- [INSTRUCTIONS TO FOLLOW]
The records below must be repeated exactly, but without their pictures.
[SUPPLIED RECORDS — start]
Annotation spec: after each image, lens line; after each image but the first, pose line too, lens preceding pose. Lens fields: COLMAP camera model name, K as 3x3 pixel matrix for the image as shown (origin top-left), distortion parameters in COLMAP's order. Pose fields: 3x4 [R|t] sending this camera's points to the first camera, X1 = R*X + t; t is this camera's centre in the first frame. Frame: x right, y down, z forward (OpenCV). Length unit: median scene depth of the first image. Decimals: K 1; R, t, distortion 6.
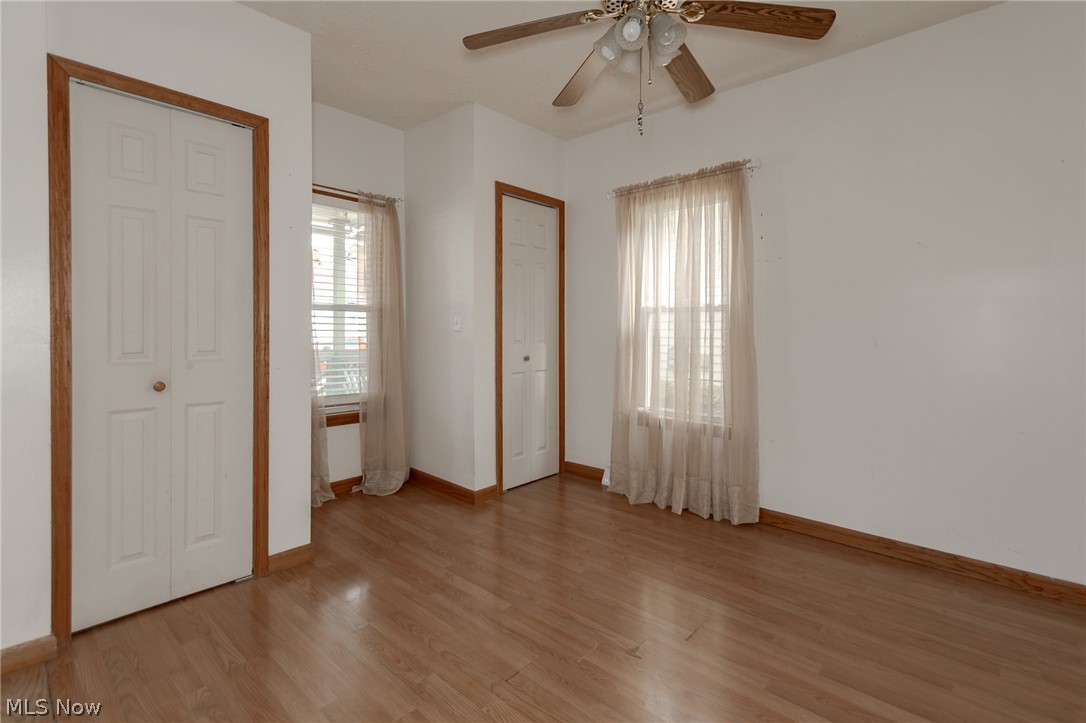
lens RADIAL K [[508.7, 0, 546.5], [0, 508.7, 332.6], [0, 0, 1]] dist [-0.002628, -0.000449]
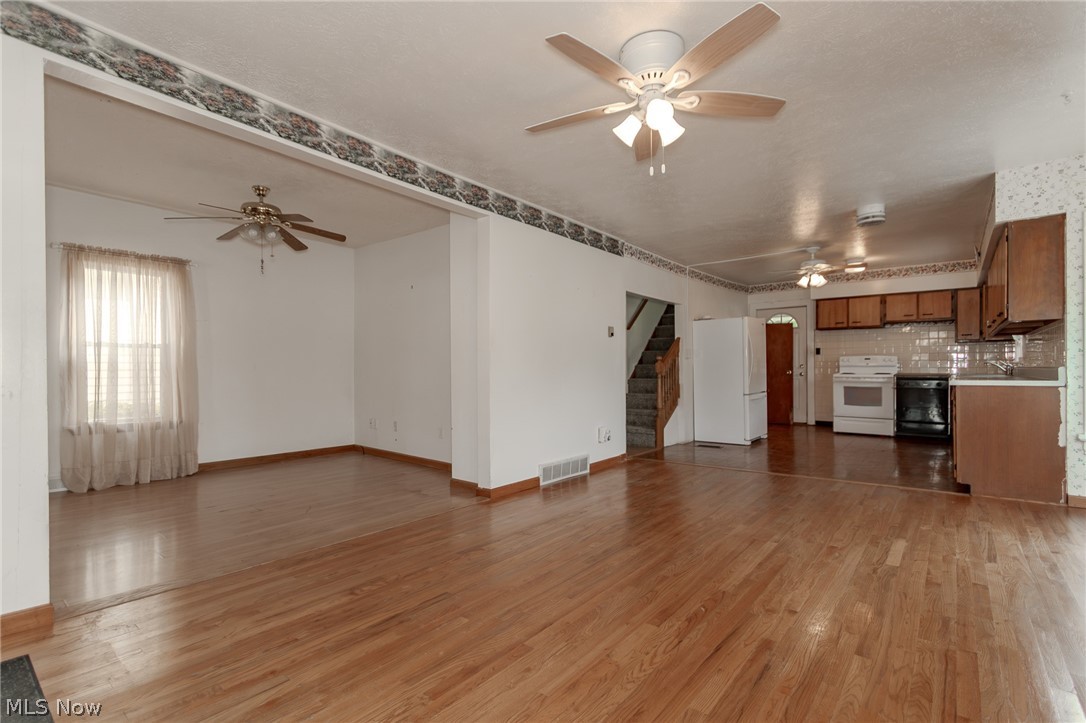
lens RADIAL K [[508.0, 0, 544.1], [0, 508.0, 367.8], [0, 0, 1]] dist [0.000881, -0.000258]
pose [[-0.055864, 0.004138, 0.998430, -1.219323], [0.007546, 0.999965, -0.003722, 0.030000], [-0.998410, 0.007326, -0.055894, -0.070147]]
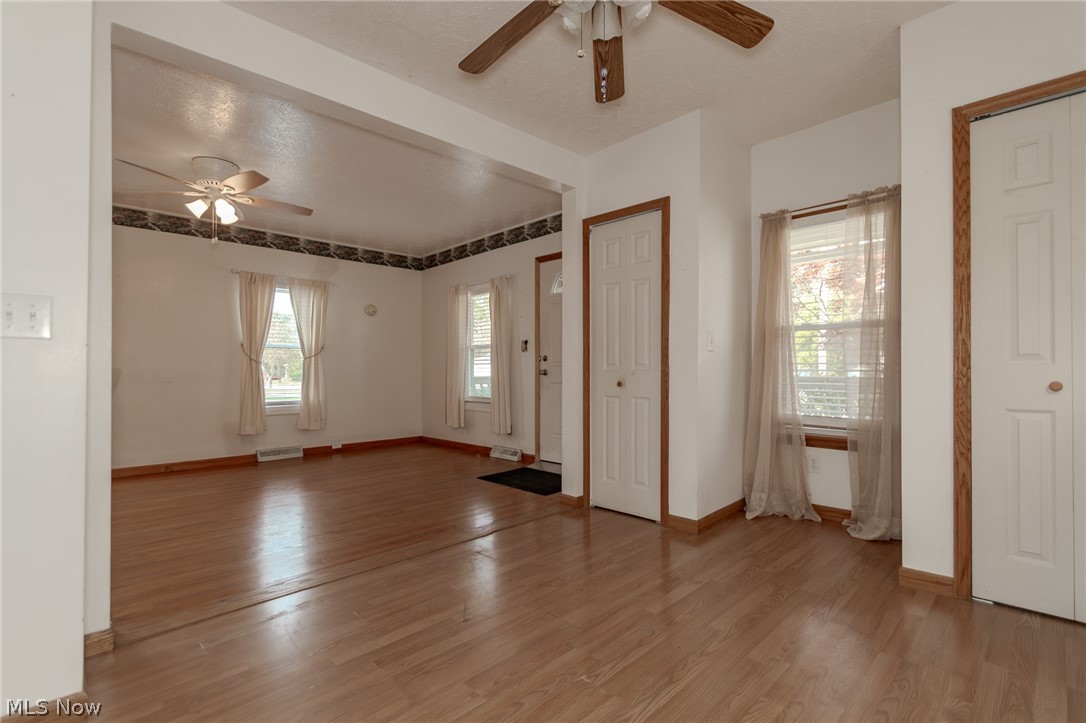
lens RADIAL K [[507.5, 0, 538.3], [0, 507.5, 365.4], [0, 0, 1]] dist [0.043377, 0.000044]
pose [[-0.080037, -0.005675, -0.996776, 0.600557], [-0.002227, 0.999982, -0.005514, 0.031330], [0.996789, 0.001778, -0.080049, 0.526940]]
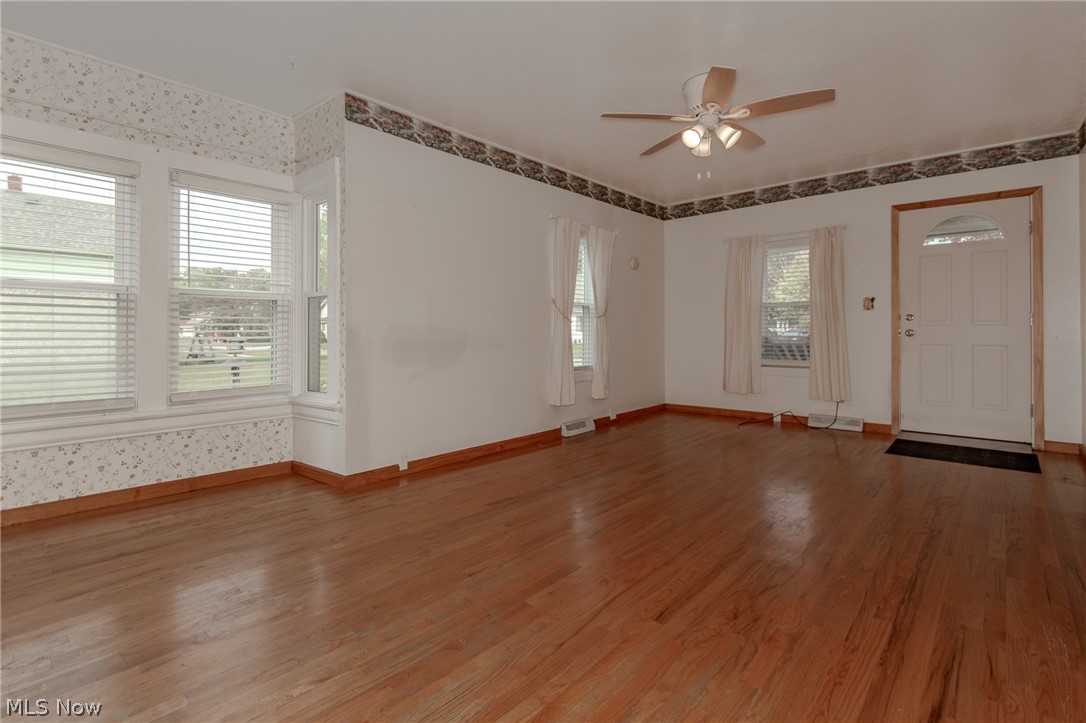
[SUPPLIED RECORDS — finish]
- [SOLVED EXERCISE]
Annotation spec: after each image, lens line; after each image but the first, pose line too, lens preceding pose. Lens fields: COLMAP camera model name, K as 3x3 pixel matrix for the image as shown (origin top-left), distortion parameters in COLMAP's order. Pose fields: 3x4 [R|t] sending this camera's points to the first camera, X1 = R*X + t; t is this camera's centre in the first frame. Frame: x right, y down, z forward (OpenCV). Length unit: median scene depth of the first image. Decimals: K 1; R, t, distortion 6.
lens RADIAL K [[508.7, 0, 546.5], [0, 508.7, 332.6], [0, 0, 1]] dist [-0.002628, -0.000449]
lens RADIAL K [[508.0, 0, 544.1], [0, 508.0, 367.8], [0, 0, 1]] dist [0.000881, -0.000258]
pose [[-0.055864, 0.004138, 0.998430, -1.219323], [0.007546, 0.999965, -0.003722, 0.030000], [-0.998410, 0.007326, -0.055894, -0.070147]]
lens RADIAL K [[507.5, 0, 538.3], [0, 507.5, 365.4], [0, 0, 1]] dist [0.043377, 0.000044]
pose [[-0.080037, -0.005675, -0.996776, 0.600557], [-0.002227, 0.999982, -0.005514, 0.031330], [0.996789, 0.001778, -0.080049, 0.526940]]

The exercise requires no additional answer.